One million seed samples deposited

The difference in figures is due to the fact that ICARDA, as the first gene bank, has withdrawn seeds from the Vault.

Ramni Jamnadass (left) and Alice Muchugi from the World Agroforestry Center,(ICRAF) in Kenya carried one seed box containing 318 seed samples of 12 different tree species important for tropical food production into the Seed Vault. (Photo: NordGen)

During its ten years of operation, 76 institutes have shipped seeds to the Seed Vault. 23 of these participated in the celebration and brought new seeds to the Vault collection during a ceremony at the Seed Vault entrance, chaired by the Norwegian Minister of Agriculture and Food, Jon Georg Dale.

In total, 77671 seed samples were added to the Seed Vault collection exactly on the 10 years anniversary day, Monday the 26th of February. Through this the total number of deposited samples passed 1 million, ending at 1060987 deposited seed accessions. As ICARDA over the last three years has withdrawn 92430 seed samples for the establishment of new gene bank collections in Morocco and Lebanon, the current holdings of the Seed Vault are 968,557 accessions.
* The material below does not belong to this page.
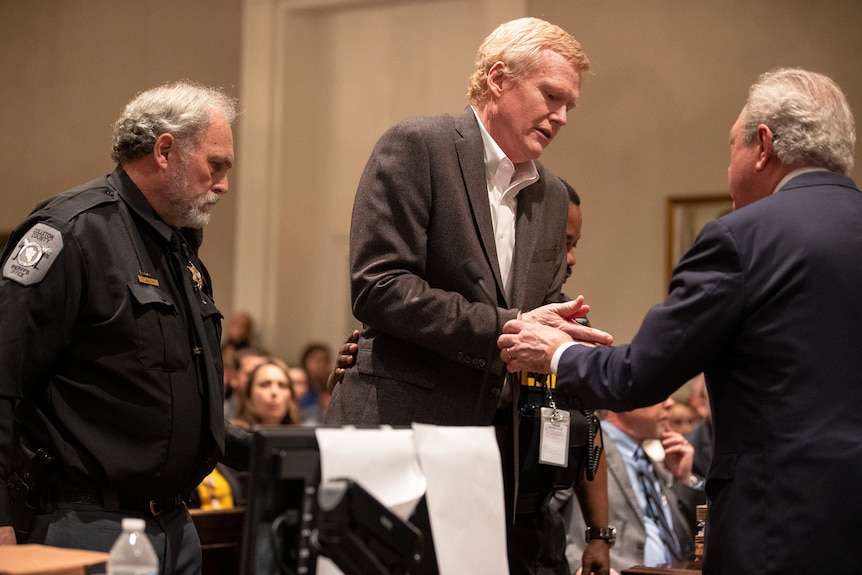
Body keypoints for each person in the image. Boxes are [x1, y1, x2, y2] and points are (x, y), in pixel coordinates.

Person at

Seed shipments from all continents

Michael Abberton from the International Institute for Tropical Agriculture (IITA) in Nigeria brought 1530 samples of different bean species into the Vault. The Norwegian Minister of Agriculture and Food Jon Georg Dale (left) chaired the anniversary seed deposit event. (Photo: NordGen)

The International Agricultural Research Centers (IARCs) were well represented at this major seed deposit event. New seed samples were deposited from The World Vegetable Center in Taiwan, CATIE (The Tropical Agricultural Research and Higher Education Center) in Costa Rica and from the CGIAR centers IRRI (The Philippines), ICARDA (Lebanon & Morocco), ICRAF (Kenya), ICRISAT (India), IITA (Nigeria), CIAT (Colombia), CIP (Peru) and AfricaRice in Benin.

The Nordic Genetic Resources Center (NordGen) was, on behalf of collaborators, organizing the 10 year anniversary. NordGen director Lise Lykke Steffensen delivered Nordic seed for security storage in Svalbard Global Seed Vault. (Photo: NordGen)

Many countries took the opportunity to ship seeds from their national gene bank system; Ireland, Germany, Chile, Switzerland, Canada, United States, Portugal, New Zealand and Australia, in addition to Estonia. NordGen as a regional gene bank for the Nordic countries deposited seeds, as well as the US based NGO Seed Savers Exchange.

Next Seed Vault opening for receiving new seed shipments from gene banks will take place in October.